I have always been interested in setting up a water-methanol injection system just didnt want to grenade a motor, didnt have the money to afford that happening. But this AEM system seems to have a lot of fail safe tech built in which is sweet. Now on to my question and main reason for posting, would tuning the car to run on E85 allow you to further increase the boost? seems like you would further increase the detonation threshold. Do you have any plans of doing a project that is tuned to run E85?
Wednesday, May 05, 2010 5:03 PM
I still think WAI is an aspirin for other serious problems that must be adressed in a car. To much a high comp ratio/boost level for a to low octane number.... Way to much advance in timing, blah blah blah.

This system IS light years ahead of those first ones; true, but im still not completly convinced; as Mike said, 1 little failure(noozle blocked, empty tank, pump fails, TOO much variables) and good bye expensive engine...
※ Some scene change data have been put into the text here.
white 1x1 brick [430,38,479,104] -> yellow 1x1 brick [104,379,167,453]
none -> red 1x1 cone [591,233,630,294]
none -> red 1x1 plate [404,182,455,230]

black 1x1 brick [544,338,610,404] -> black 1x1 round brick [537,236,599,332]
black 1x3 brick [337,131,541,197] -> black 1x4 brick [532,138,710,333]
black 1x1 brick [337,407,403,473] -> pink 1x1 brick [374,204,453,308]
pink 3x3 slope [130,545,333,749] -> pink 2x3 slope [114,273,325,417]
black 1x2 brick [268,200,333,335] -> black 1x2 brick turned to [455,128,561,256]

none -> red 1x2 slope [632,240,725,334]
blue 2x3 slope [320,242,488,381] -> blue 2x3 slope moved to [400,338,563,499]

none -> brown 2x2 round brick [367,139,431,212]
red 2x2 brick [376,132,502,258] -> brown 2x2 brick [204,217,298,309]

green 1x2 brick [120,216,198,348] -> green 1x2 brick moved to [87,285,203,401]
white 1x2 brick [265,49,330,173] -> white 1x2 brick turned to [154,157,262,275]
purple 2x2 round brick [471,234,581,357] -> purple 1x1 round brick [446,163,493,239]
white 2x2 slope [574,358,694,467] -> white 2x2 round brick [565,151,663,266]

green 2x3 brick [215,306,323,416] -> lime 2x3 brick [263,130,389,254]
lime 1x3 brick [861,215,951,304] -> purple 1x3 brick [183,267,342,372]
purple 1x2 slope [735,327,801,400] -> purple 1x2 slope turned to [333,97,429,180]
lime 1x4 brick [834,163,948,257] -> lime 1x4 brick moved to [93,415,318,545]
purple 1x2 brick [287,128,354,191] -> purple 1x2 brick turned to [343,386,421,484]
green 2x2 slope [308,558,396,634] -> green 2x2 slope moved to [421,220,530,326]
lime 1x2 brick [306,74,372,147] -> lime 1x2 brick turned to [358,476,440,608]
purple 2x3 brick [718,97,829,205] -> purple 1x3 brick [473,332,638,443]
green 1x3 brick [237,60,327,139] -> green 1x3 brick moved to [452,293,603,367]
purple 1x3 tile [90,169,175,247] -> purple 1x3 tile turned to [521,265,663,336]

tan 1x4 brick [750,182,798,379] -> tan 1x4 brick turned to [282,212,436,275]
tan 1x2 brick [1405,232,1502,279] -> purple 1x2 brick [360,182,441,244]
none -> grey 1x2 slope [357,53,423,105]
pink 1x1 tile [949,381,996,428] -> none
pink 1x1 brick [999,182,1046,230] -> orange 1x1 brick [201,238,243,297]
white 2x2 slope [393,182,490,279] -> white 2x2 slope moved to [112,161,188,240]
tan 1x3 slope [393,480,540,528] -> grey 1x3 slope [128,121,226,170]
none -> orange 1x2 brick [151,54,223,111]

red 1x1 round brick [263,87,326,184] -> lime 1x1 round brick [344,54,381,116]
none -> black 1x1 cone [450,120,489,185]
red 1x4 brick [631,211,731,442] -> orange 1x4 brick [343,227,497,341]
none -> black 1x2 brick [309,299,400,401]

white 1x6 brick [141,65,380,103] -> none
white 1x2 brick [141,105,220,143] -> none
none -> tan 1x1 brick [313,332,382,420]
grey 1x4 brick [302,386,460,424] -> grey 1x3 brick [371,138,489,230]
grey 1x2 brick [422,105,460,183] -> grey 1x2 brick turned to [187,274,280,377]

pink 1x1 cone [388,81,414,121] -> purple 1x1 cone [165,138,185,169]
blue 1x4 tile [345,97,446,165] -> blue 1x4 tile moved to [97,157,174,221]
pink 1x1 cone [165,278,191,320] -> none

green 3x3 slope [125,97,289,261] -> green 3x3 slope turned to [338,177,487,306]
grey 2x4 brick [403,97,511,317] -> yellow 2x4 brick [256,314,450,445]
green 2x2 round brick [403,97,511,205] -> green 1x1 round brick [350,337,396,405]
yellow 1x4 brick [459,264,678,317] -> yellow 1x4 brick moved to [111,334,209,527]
On the other hand, its use as a temperature controller for track use, is quite interesting...
Naji Dahi
Naji Dahilink
Friday, May 07, 2010 2:58 PM
There are ways to protect the engine in case the WI system fails. I tuned an Evo VIII with an Aquamist WI system and the owner of the car set it up to default to the 91 octane map that is in the ECU. I tuned two maps for the car; a 91 octane map and a 91 octane+meth/water injection map. Should the WI system fail, the ECU will switch to the safe 91 octane map. He tried it and it worked. I do not know the details on installing the switching harness that made it happen, however.

The car made about 390 whp on a 50/50 meth/water mix on 91 octane gas. We set the boost to about 27 psi and held it to about 24 psi by redline. He was running all the bolt-ons and a turbo similar to that of an Evo 9. The car hits flat 12.0 in the 1/4 mile. With more tweaking, I am sure we can get it into the 11s.
Thursday, September 16, 2010 8:42 AM
WMI is a very touchy subject. If done right, and tuned right its fairly safe. It does require some maintenance and also careful eye from the owner. Most people want the power, but not the watchful eye on the system. Then things go bad. REAL BAD. WMI as tempting as it is, with all its benefits, when used on a OEM turbo set up I still find people showing knock in the lower gears. Most tuners don't check for this since most cars are tuned in 3rd gear (5 spd) 4th (6 spd). So your car is knocking and you don't know it. I know this first hand. If it wasn't for my own data logs, I would have never found it. Later, I had my tuner re check it on the dyno. KNOCK in the lower gears. We moved the checkvalve, did all kinds of stuff. Nothing helped. So, for me, I pulled the kit out and sold it. wasn't worth the hassle. Now a days with E85 becoming more available, its truley a safer alternitive. Safer meaning it takes less of the "watchful eye" out of the owner. I know Mike has used Meth for sometime, Mike knows his stuff. Im just being the devils advocate here.
David Reynolds
David Reynoldslink
Tuesday, January 23, 2018 10:28 AM
My system continues to make a relatively quiet buzzing sound after the engine is turned off.